Decomposition Manager

GitHub Link to Code.

DecompositionManager for managing decomposition data objects.

Manager for creating and managing decomposition results from feature matrices. Used to add, reset, and manage decomposition data in trajectory data objects.

class mdxplain.decomposition.manager.decomposition_manager.DecompositionManager(use_memmap: bool = False, chunk_size: int = 2000, cache_dir: str = './cache')

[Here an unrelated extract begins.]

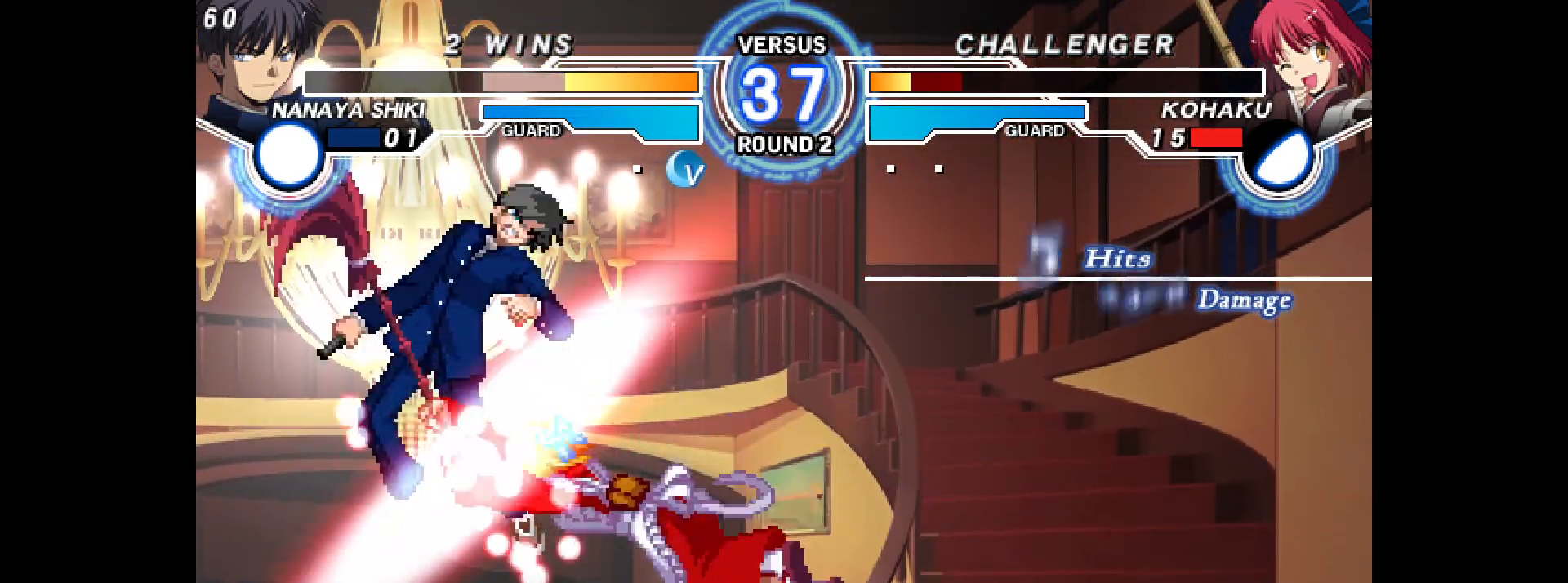
{"dt_ms": 500, "buttons": ["DPAD_LEFT"], "events": [[50, "L2", "down"], [133, "L2", "up"], [233, "R2", "down"], [300, "R2", "up"], [450, "CIRCLE", "down"], [500, "CIRCLE", "up"]]}
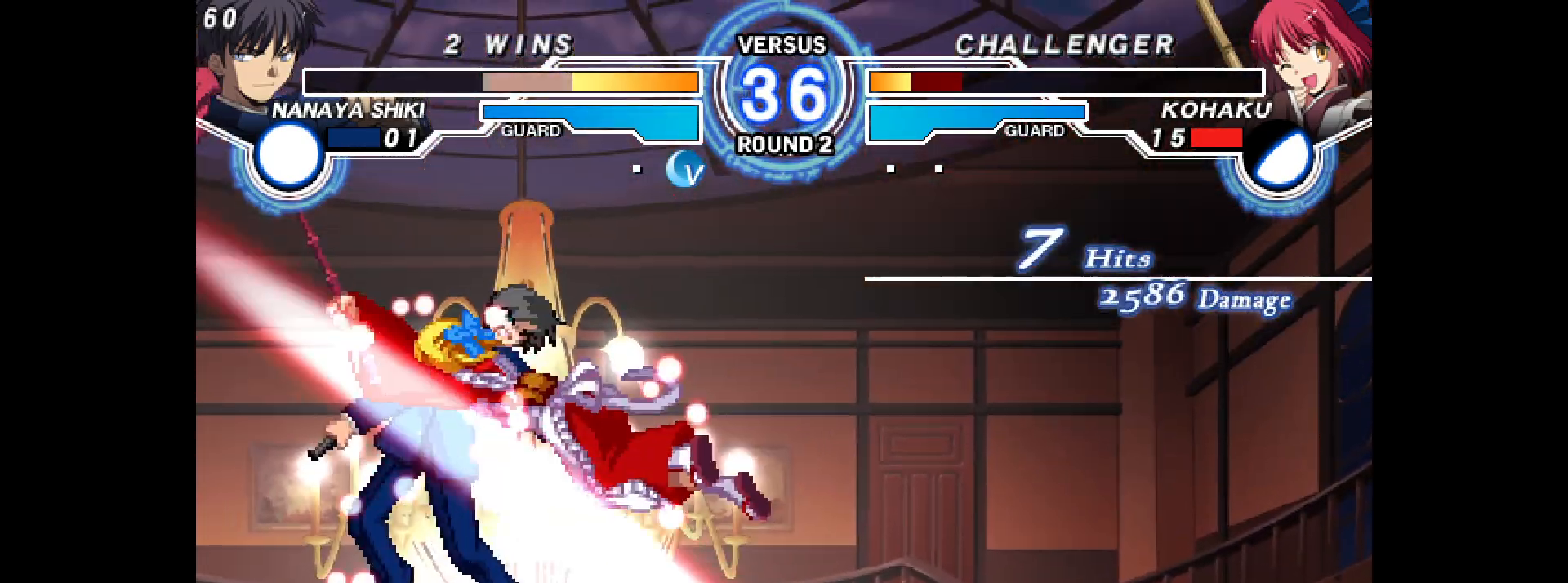
{"dt_ms": 500, "buttons": [], "events": [[33, "DPAD_LEFT", "up"], [150, "DPAD_RIGHT", "down"], [233, "CROSS", "down"], [267, "CROSS", "up"], [433, "DPAD_RIGHT", "up"]]}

Manager for decomposition data objects.

Manages the creation and storage of decomposition results from feature matrices. Works with TrajectoryData objects to perform dimensionality reduction using various decomposition methods (PCA, KernelPCA, etc.).

Examples

>>> # Create manager and add PCA decomposition
>>> from mdxplain.decomposition import decomposition_type
>>> manager = DecompositionManager()
>>> manager.add_decomposition(
...     pipeline_data, "feature_selection", decomposition_type.PCA,
...     n_components=10
... )
>>> # Manager with memory mapping for large datasets
>>> manager = DecompositionManager(use_memmap=True, chunk_size=1000)
>>> manager.add_decomposition(
...     pipeline_data, "contact_selection", decomposition_type.KernelPCA,
...     n_components=20, kernel='rbf'
... )
__init__(use_memmap: bool = False, chunk_size: int = 2000, cache_dir: str = './cache') None

Initialize decomposition manager.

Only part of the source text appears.